Page created: 22 April 2021
Universal Credit (UC)
What is Universal Credit?
Universal Credit (UC) is an income-related UK welfare benefit, first introduced in 2013. UC was designed to help claimants on low incomes with living costs, such as rent, utilities, childcare costs and supplementing a claimant’s earnings.
On these pages you will find information on the following:
- Applying for Universal Credit (UC)
- Disability or Long-Term Health Condition Claimants
- Housing Costs Elements
- Employed or Self-Employed
The Department of Work and Pensions' (DWP) mission statement for Universal Credit states that UC was created to give incentives for claimants to get back into work, to reduce in-work poverty and to make it easier for claimants to understand how to apply for income-related welfare benefits.
Since 2013, Universal Credit has begun to gradually replace these six previous income-related welfare benefits for working age claimants:
- income-based Jobseeker’s Allowance (JSA)(IR).
- income-related Employment and Support Allowance (ESA)(IR).
- Housing Benefit (HB).
- Income Support (IS).
- Child Tax Credit (CTC) and Working Tax Credit (WTC).
These benefits are sometimes referred to as, Legacy benefits.
Unlike the Legacy benefits mentioned above, which are paid weekly or fortnightly, Universal Credit is paid to claimants on a monthly basis. This is referred to as an ‘assessment period’.
NB: Universal Credit is paid twice a month if you live in Scotland.
It is important for every claimant to understand how Universal Credit works in regard to earnings. Because UC is focused around getting claimants back into work and helping those on low incomes, how much UC you can receive is also based upon how much you (or your partner) earn.
This means that the maximum amount of Universal Credit you can receive each month will be reduced by 63p for every pound that you (or your partner) earn within a month.
The less you earn the more Universal Credit you can receive. As you begin to work and earn, your UC reduces until you no longer receive any benefit.
So, who is eligible to claim Universal Credit?
Generally, Universal Credit is open to all working age claimants aged between 18 and State Pension Age, and who are presently living within the UK. Claimants will need to be on a low income or out of work to be eligible to receive UC.
If you do not fit these basic eligibility requirements for Universal Credit, there are some exceptions that may apply to you.

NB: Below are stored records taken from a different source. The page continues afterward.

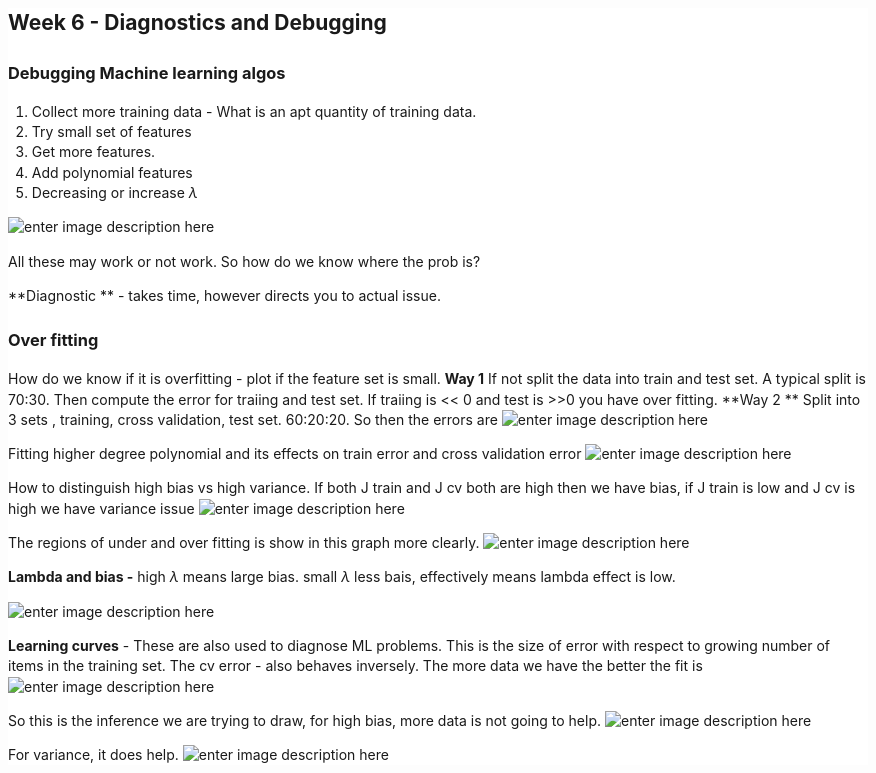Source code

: 
## Week 6 - Diagnostics and Debugging
### Debugging Machine learning algos
1. Collect more training data - What is an apt quantity of training data. 
2. Try small set of features
3. Get more features. 
4. Add polynomial features
5. Decreasing or increase $\lambda$

![enter image description here](https://i.imgur.com/3STBeFl.png)

All these may work or not work. So how do we know where the prob is?

**Diagnostic ** - takes time, however directs you to actual issue. 
### Over fitting
How do we know if it is overfitting - plot if the feature set is small. 
**Way 1** If not split the data into train and test set. A typical split is 70:30. Then compute the error for traiing and test set. If traiing is << 0 and test is >>0 you have over fitting. 
**Way 2 ** Split into 3 sets , training, cross validation, test set. 60:20:20. So then the errors are 
![enter image description here](https://i.imgur.com/ndeL9Jo.png)

Fitting higher degree polynomial and its effects on train error and cross validation error 
![enter image description here](https://i.imgur.com/4RVwcpc.png)

How to distinguish high bias vs high variance. 
If both J train and J cv both are high then we have bias, if J train is low and J cv is high we have variance issue
![enter image description here](https://i.imgur.com/9eIwwGO.png)

The regions of under and over fitting is show in this graph more clearly.
![enter image description here](https://i.imgur.com/yPNi4s7.png)

**Lambda and bias -** 
high $\lambda$ means large bias. 
small $\lambda$ less bais, effectively means lambda effect is low. 

![enter image description here](https://i.imgur.com/0brkDAO.png)

**Learning curves** - These are also used to diagnose ML problems. 
This is the size of error with respect to growing number of items in the training set. 
The cv error - also behaves inversely. The more data we have the better the fit is  
![enter image description here](https://i.imgur.com/DbP1qv3.png)

So this is the inference we are trying to draw, for high bias, more data is not going to help.
![enter image description here](https://i.imgur.com/QqDMZxZ.png)


For variance, it does help. 
![enter image description here](https://i.imgur.com/dnjoeMV.png)
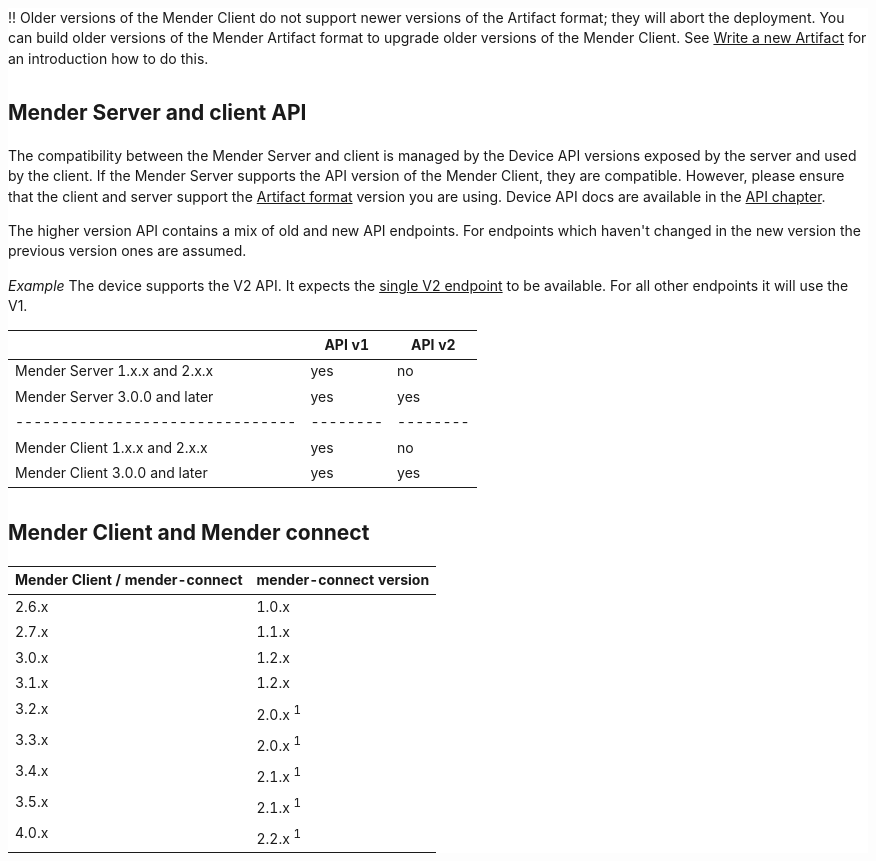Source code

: !! Older versions of the Mender Client do not support newer versions of the Artifact format; they will abort the deployment. You can build older versions of the Mender Artifact format to upgrade older versions of the Mender Client. See [Write a new Artifact](../../06.Artifact-creation/01.Create-an-Artifact/docs.md#create-an-operating-system-update-artifact) for an introduction how to do this.


## Mender Server and client API

The compatibility between the Mender Server and client is managed by the Device API versions exposed by the server and used by the client. If the Mender Server supports the API version of the Mender Client, they are compatible.  However, please ensure that the client and server support the [Artifact format](#mender-clientserver-and-artifact-format) version you are using. Device API docs are available in the [API chapter](../../200.Server-side-API/?target=_blank#device-apis).


The higher version API contains a mix of old and new API endpoints. For endpoints which haven't changed in the new version the previous version ones are assumed.


*Example* The device supports the V2 API. It expects the [single V2 endpoint](https://docs.mender.io/api/#device-api-deployments-v2) to be available. For all other endpoints it will use the V1. 



|                               | API v1 | API v2 |
|-------------------------------|--------|--------|
| Mender Server 1.x.x and 2.x.x | yes    | no     |
| Mender Server 3.0.0 and later | yes    | yes    |
|-------------------------------|--------|--------|
| Mender Client 1.x.x and 2.x.x | yes    | no     |
| Mender Client 3.0.0 and later | yes    | yes    |


## Mender Client and Mender connect


| Mender Client / mender-connect | mender-connect version |
|--------------------------------|------------------------|
| 2.6.x                          | 1.0.x                  |
| 2.7.x                          | 1.1.x                  |
| 3.0.x                          | 1.2.x                  |
| 3.1.x                          | 1.2.x                  |
| 3.2.x                          | 2.0.x <sup>1<sup>      |
| 3.3.x                          | 2.0.x <sup>1<sup>      |
| 3.4.x                          | 2.1.x <sup>1<sup>      |
| 3.5.x                          | 2.1.x <sup>1<sup>      |
| 4.0.x                          | 2.2.x <sup>1<sup>      |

16- to 17-year-olds are generally not eligible for Universal Credit, although there are some exceptions to this rule. For further details on when 16- to 17-year-olds may be eligible for UC, please take a look at this helpful web page from Entitled to.
For couples where one of you has already reached State Pension Age but the other has not, due to recent changes in 2019, this group which are commonly referred to as ‘mixed age’ couples will now need to apply for Universal Credit instead of moving on to Pension Credit.
For further information on mixed age couples and applying for UC, please take a look at this helpful web page from the Child Poverty Action Group (CPAG).
All claimants will need to be resident in the UK to be eligible for Universal Credit – meaning they will need to pass the ‘Habitual Residents’ test, and in some cases, the ‘Past Presence’ test. Further information regarding these tests can be found at Turn2us.
Generally, if you are a full-time student, you will not be able to make a new claim for Universal Credit. This is because, in order to be eligible for UC and be a full-time student at the same time, you will need to have had a Work Capability Assessment under UC, be in receipt of PIP, DLA, AA or AFIP, or be responsible for caring for a child.
Unfortunately, new claimants will need to make a new Universal Credit claim in order to even apply for a WCA.
For further information on Universal Credit and full-time students, can be found here.
As Universal Credit is an income-related welfare benefit, a claimant (and their partner's) savings, earnings and capital will always be considered for eligibility.
This means that, if you have savings or capital over £16,000, unfortunately, you will not be eligible for UC at all.
If you have savings or capital between £6,000 and £16,000, a ‘tariff income’ is applied. This means that for every £250 you have in savings or capital in excess of £6,000, up to the amount of £16,000, £4.35 per week will be deducted from your UC maximum amount per month.